What is needed is an exact copy of every entry below, minus the images.

———

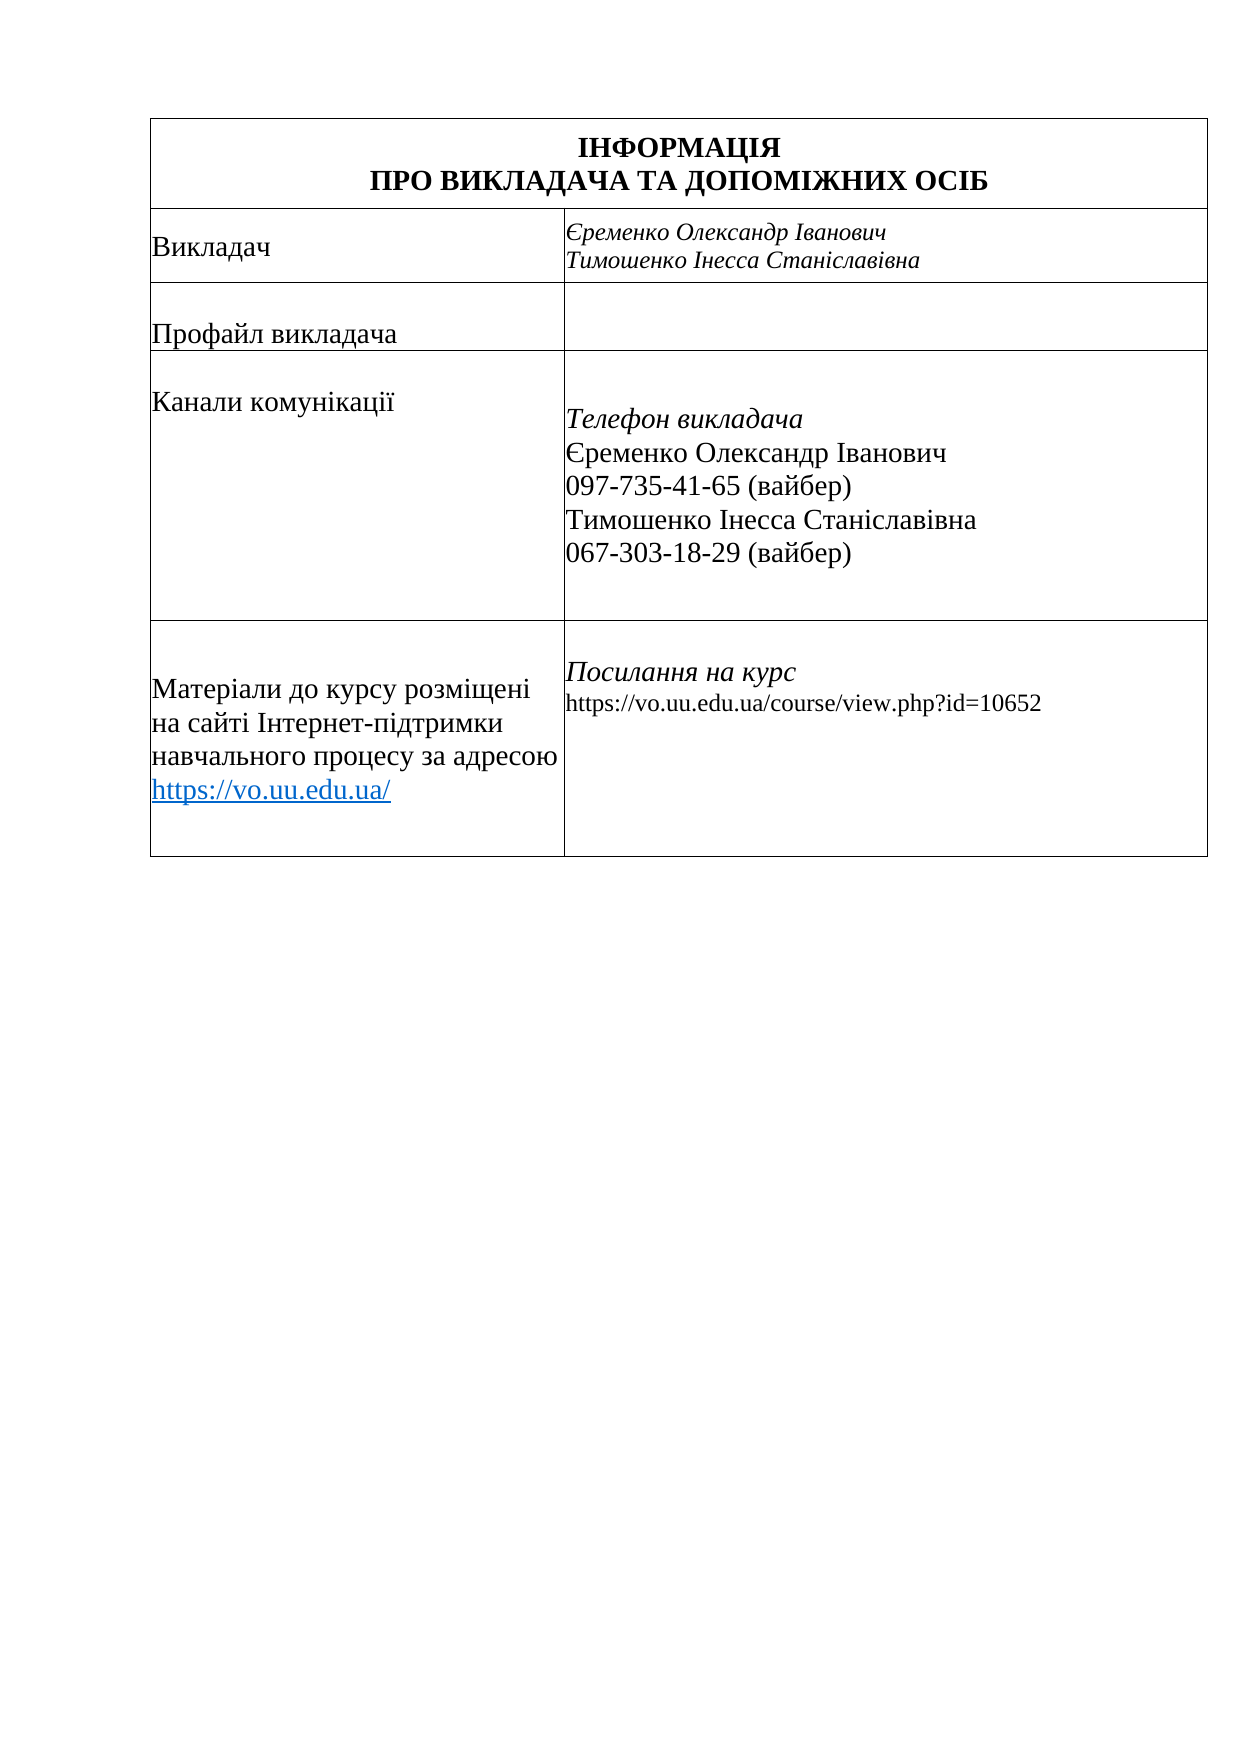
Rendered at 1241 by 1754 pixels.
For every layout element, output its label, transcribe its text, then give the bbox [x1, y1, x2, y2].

table_cell Канали комунікації [151, 351, 564, 620]
table_header ІНФОРМАЦІЯ ПРО ВИКЛАДАЧА ТА ДОПОМІЖНИХ ОСІБ [151, 119, 1207, 208]
table_cell [565, 283, 1207, 350]
table_cell Посилання на курс https://vo.uu.edu.ua/course/view.php?id=10652 [565, 621, 1207, 856]
table_cell Профайл викладача [151, 283, 564, 350]
table_cell Матеріали до курсу розміщені на сайті Інтернет-підтримки навчального процесу за адресою https://vo.uu.edu.ua/ [151, 621, 564, 856]
table_cell Викладач [151, 209, 564, 282]
table_cell Єременко Олександр Іванович Тимошенко Інесса Станіславівна [565, 209, 1207, 282]
table_cell Телефон викладача Єременко Олександр Іванович 097-735-41-65 (вайбер) Тимошенко Інесса Станіславівна 067-303-18-29 (вайбер) [565, 351, 1207, 620]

———

EXERCISE RESPONSE:
Rendered at 1241 by 1754 pixels.
For every layout element, output its label, transcribe its text, then give the bbox [x1, y1, x2, y2].

table_cell Канали комунікації [151, 351, 564, 620]
table_header ІНФОРМАЦІЯ ПРО ВИКЛАДАЧА ТА ДОПОМІЖНИХ ОСІБ [151, 119, 1207, 208]
table_cell [565, 283, 1207, 350]
table_cell Посилання на курс https://vo.uu.edu.ua/course/view.php?id=10652 [565, 621, 1207, 856]
table_cell Профайл викладача [151, 283, 564, 350]
table_cell Матеріали до курсу розміщені на сайті Інтернет-підтримки навчального процесу за адресою https://vo.uu.edu.ua/ [151, 621, 564, 856]
table_cell Викладач [151, 209, 564, 282]
table_cell Єременко Олександр Іванович Тимошенко Інесса Станіславівна [565, 209, 1207, 282]
table_cell Телефон викладача Єременко Олександр Іванович 097-735-41-65 (вайбер) Тимошенко Інесса Станіславівна 067-303-18-29 (вайбер) [565, 351, 1207, 620]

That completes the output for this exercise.